Graeme Lay's sequel to his best-selling novel, The Secret Life of James Cook, wisely follows the same approach as before.
Once again the narrative describing Cook's three-year-long second voyage in search of the mythical Great Southern Continent fits largely within the framework of what is known, interspersed with excerpts from the actual log and passages from a fictional diary written for his wife Elizabeth.

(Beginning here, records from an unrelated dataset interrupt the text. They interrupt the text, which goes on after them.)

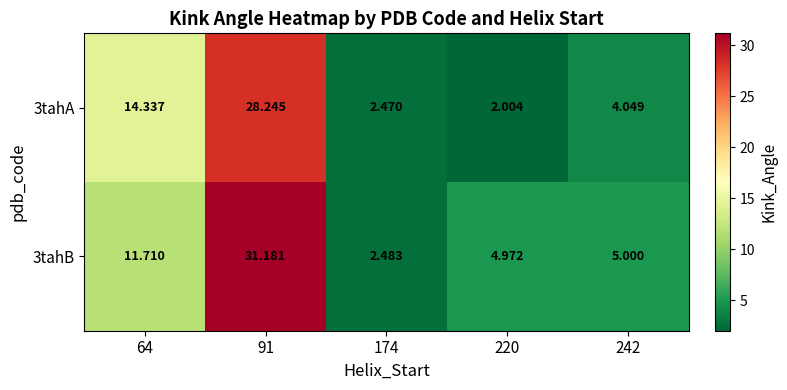

Is the value of 3tahB at 242 greater than the value of 3tahA at 174?

Yes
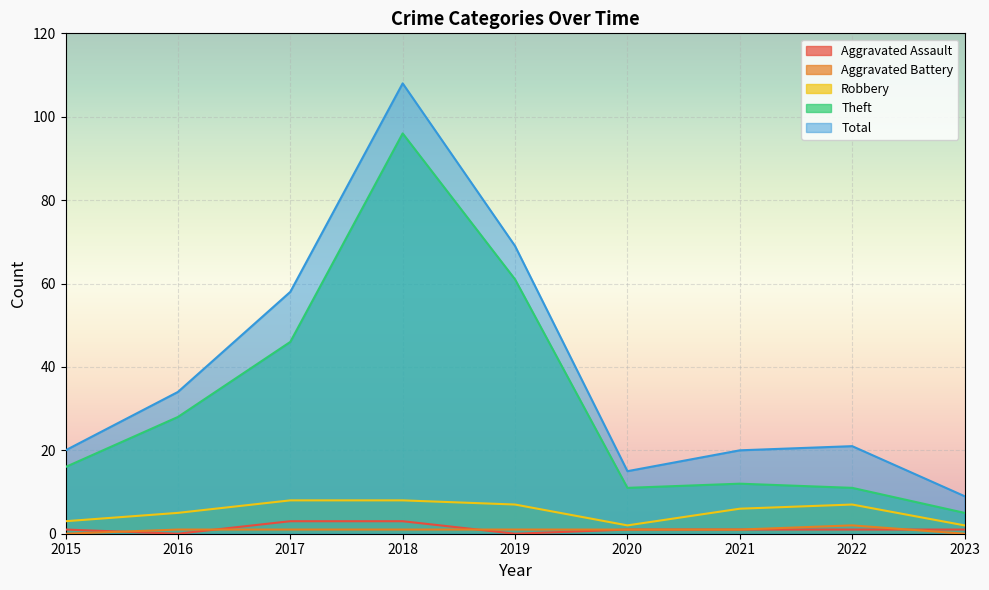

True or false: Total and Aggravated Assault intersect in this chart.

False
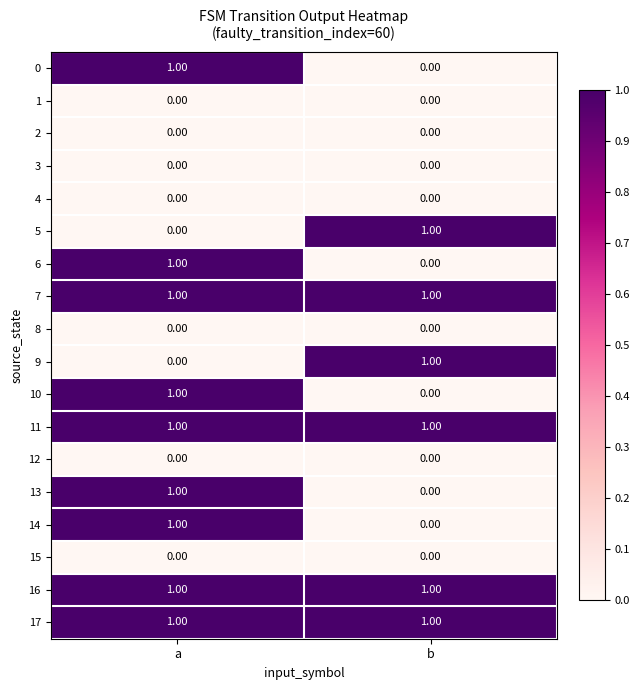

What is the total value across all series at a?

9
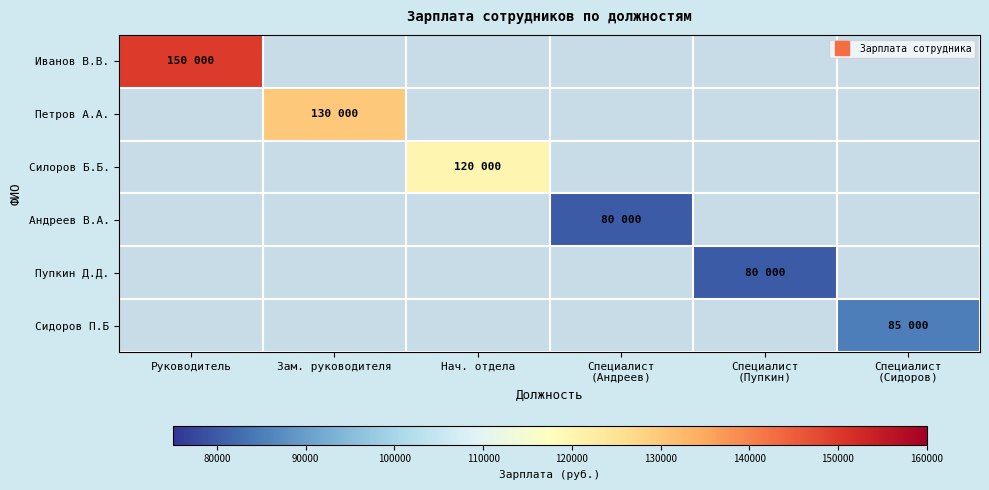

What is the maximum value shown in the chart?

150000.0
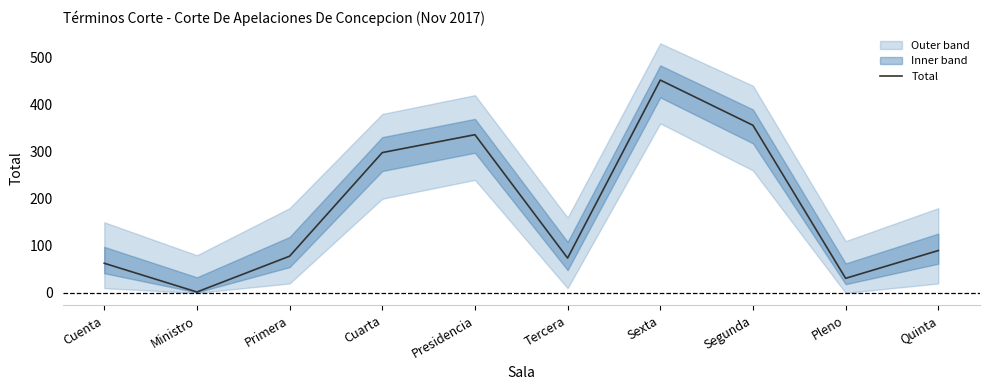

What is the minimum value shown in the chart?

2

The result is an easy-to-read, highly believable account of one of the great voyages of exploration, in which he put more of the South Pacific on the map and made the first serious attempt to chart the Antarctic.
More to the point, it gives us further fictional insights into the thoughts and private life of one of the towering figures in New Zealand history about whose personality we know virtually nothing, partly because his widow destroyed all their private papers shortly before her death, leaving a gap that can be filled only by the imagination of a writer like Lay.
The Cook who emerges is not just the brilliant navigator we know from the official records, but also a loving family man, a benevolent dictator towards his crew (forcing them against their will to consume the fruit and vegetables that warded off scurvy, but turning a blind eye to their sexual peccadilloes), for his time remarkably sensitive towards the cultures he came in contact with, and human enough to conceive a dislike for his Prussian botanist Johann Forster and occasionally to let that show in acts of petty retribution.
If there's a quibble, it's over the emphasis in this volume on the anguish felt by James and Elizabeth at their prolonged separations, leading to him promising in the final sentence not to go away again. The reality is that such separations were the lot of every maritime family at the time and it was, after all, his voyaging that gave the Cooks a rather more comfortable life than would normally be enjoyed by the son of an agricultural labourer.